After being infected with HSV-1 or HSV-2, you will always have herpes because the virus stays in your body. Many people with herpes have repeat episodes of symptoms later in their life, but some have no symptoms. Both types of herpes viruses can be passed on whether you have herpes symptoms or not.

Should You Tell a Partner You Have Herpes?

Disclose your HSV status to anyone you're getting involved with. "I encourage everyone to share their diagnosis with their partners so that everyone can make the healthiest decisions for themselves," Dr. Baldwin said.

You should also inform your partner about your herpes status for legal reasons. "There are so many lawsuits of people suing someone else for giving them herpes," said Terri Warren, ANP, a nurse practitioner at Westover Heights Clinic and spokesperson for the American Sexual Health Association. By not telling your partner you have herpes, they lack the information needed to protect their health.

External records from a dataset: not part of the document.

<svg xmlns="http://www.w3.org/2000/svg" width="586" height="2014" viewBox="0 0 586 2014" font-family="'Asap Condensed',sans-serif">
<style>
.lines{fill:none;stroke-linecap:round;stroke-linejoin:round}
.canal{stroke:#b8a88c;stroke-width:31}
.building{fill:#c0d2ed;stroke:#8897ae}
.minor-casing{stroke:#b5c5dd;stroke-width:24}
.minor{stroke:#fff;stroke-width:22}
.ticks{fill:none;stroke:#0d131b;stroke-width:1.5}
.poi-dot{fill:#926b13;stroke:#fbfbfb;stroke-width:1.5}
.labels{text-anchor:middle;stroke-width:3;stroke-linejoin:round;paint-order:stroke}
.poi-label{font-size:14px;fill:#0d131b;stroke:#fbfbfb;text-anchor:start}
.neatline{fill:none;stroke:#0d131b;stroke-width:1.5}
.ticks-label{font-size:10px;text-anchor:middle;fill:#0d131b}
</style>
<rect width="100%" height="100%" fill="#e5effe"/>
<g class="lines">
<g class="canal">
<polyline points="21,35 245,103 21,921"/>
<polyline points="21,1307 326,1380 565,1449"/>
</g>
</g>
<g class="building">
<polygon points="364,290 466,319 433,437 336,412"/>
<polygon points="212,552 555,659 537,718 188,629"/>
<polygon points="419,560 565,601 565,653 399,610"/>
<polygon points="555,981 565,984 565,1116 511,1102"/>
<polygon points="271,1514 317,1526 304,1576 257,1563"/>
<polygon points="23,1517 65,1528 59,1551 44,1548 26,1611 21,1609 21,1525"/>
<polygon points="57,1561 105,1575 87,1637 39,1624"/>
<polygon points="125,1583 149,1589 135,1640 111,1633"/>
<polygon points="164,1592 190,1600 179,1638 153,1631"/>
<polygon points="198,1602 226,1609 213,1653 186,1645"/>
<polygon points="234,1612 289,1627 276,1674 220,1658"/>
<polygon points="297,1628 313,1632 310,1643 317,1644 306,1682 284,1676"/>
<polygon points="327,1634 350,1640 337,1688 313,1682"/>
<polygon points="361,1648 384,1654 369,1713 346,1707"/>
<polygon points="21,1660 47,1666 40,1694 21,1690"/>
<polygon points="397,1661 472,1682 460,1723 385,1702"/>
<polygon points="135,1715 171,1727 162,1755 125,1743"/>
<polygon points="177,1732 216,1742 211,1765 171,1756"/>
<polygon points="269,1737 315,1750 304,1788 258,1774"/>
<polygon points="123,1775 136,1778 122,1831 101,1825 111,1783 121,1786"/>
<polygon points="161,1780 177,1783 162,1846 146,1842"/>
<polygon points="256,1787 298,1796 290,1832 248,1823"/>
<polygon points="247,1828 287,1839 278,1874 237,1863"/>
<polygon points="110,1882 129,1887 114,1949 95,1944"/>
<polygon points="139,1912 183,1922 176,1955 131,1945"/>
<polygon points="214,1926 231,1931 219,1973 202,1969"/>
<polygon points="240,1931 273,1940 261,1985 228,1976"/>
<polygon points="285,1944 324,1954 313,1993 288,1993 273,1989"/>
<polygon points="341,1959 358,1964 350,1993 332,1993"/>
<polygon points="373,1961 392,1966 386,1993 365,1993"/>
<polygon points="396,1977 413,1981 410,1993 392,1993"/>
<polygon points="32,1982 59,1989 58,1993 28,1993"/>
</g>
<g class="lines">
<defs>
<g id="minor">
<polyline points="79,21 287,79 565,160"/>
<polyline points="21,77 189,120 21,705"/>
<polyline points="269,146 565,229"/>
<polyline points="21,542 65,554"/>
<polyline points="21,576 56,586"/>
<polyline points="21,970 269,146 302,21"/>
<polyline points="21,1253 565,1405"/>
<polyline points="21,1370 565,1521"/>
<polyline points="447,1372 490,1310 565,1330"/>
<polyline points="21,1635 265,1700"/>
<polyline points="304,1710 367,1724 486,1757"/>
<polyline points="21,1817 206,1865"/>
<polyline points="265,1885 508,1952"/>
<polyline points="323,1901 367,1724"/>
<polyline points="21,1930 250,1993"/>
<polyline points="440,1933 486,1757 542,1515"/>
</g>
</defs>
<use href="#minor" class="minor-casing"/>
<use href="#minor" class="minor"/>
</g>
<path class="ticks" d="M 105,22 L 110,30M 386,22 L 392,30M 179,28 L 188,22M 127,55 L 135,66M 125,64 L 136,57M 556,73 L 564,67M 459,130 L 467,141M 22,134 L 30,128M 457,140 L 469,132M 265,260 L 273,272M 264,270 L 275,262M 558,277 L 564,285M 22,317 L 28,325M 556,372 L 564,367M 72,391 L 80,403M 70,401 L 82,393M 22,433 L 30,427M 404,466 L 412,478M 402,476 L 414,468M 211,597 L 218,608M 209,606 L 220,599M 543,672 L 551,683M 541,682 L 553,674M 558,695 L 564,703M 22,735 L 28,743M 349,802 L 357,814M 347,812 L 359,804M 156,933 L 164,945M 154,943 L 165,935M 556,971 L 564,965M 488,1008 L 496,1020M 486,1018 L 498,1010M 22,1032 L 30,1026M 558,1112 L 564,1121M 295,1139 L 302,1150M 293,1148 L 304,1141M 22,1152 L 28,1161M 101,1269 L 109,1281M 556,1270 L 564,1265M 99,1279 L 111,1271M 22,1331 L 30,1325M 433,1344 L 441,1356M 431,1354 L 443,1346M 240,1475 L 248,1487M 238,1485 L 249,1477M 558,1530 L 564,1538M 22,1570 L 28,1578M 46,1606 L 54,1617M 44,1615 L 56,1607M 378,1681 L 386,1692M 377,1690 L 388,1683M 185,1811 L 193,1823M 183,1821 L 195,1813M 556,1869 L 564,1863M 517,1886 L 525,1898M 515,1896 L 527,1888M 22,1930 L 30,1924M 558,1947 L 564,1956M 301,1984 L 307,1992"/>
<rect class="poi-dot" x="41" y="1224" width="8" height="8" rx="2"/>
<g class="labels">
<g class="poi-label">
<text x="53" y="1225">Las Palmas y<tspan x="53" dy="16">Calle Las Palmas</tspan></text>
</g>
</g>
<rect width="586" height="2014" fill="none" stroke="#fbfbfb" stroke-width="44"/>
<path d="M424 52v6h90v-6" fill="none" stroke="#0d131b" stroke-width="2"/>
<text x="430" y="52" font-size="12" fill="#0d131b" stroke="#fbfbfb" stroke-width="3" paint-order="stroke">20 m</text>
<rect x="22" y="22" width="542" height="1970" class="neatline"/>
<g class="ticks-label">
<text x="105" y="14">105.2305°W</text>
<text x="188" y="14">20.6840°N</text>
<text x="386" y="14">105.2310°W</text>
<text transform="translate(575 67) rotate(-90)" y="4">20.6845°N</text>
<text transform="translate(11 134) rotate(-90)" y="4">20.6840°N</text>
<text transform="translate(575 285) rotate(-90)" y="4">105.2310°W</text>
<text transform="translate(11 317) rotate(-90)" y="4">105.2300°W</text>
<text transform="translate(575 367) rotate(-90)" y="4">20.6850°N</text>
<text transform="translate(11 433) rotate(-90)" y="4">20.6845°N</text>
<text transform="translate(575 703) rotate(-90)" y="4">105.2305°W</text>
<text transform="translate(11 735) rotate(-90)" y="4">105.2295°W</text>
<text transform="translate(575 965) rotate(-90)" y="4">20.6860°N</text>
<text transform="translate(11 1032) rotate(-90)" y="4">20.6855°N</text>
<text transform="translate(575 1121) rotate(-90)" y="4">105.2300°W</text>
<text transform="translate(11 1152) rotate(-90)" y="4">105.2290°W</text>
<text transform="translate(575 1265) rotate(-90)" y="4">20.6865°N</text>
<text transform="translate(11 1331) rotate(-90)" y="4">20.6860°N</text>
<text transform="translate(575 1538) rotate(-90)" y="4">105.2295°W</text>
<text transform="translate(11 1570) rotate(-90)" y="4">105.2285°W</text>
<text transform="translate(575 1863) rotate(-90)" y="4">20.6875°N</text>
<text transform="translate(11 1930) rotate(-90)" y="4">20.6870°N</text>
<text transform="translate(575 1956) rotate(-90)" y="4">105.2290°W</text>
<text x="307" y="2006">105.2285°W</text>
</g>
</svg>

When Should You Disclose Your HSV Status?

You don't have to bring up herpes the very first time you talk to someone new, but you should at some point before you have sex or exchange body fluids. "You are more likely to have a positive reception to that news if you have built some sort of relationship. If you tell too early and there's no reason for this person to be invested in you, then you may get a negative response very quickly," Warren said.

How Do You Tell Someone You Have Herpes?

The hardest part of telling your partner may be deciding how to broach the subject. The specific words and phrases you use will depend on what kind of relationship you're building. In general, though, don't stress too much about having herpes. Your partner may even divulge that they also have herpes. And if they have the same type of the virus as you, they can't get "reinfected," Dr. Baldwin stated.

You could start the conversation by mentioning cold sores, then move into the subject of herpes. You could also start by saying you want to be honest in the relationship, or that you want to discuss safe sex. "It can be a very difficult conversation to have, but you should be honest and straightforward," Dr. Baldwin recommended.

What Should You Discuss About Herpes?

Talk about when it is safe to have sex. "Some important information to share would be whether or not you have frequent outbreaks, which is the highest risk time for transmission," Dr. Baldwin said. Avoid sexual activity during a symptom outbreak, or if you have pain or tingling in the areas you get lesions since that can be a warning sign of an outbreak.

You should also tell your partner if you are on any antiviral medications. Taken daily, drugs like acyclovir (Zovirax) and valacyclovir (Valtrex), can significantly reduce the risk of herpes transmission—but not 100%. You should use condoms even while taking these drugs, but condoms cannot fully prevent the virus from spreading because the virus can spread on genital areas not covered by a condom.

As long as you're honest and safe, herpes shouldn't kill a budding relationship. "From my point of view, I don't think it's a deal-breaker," Warren said.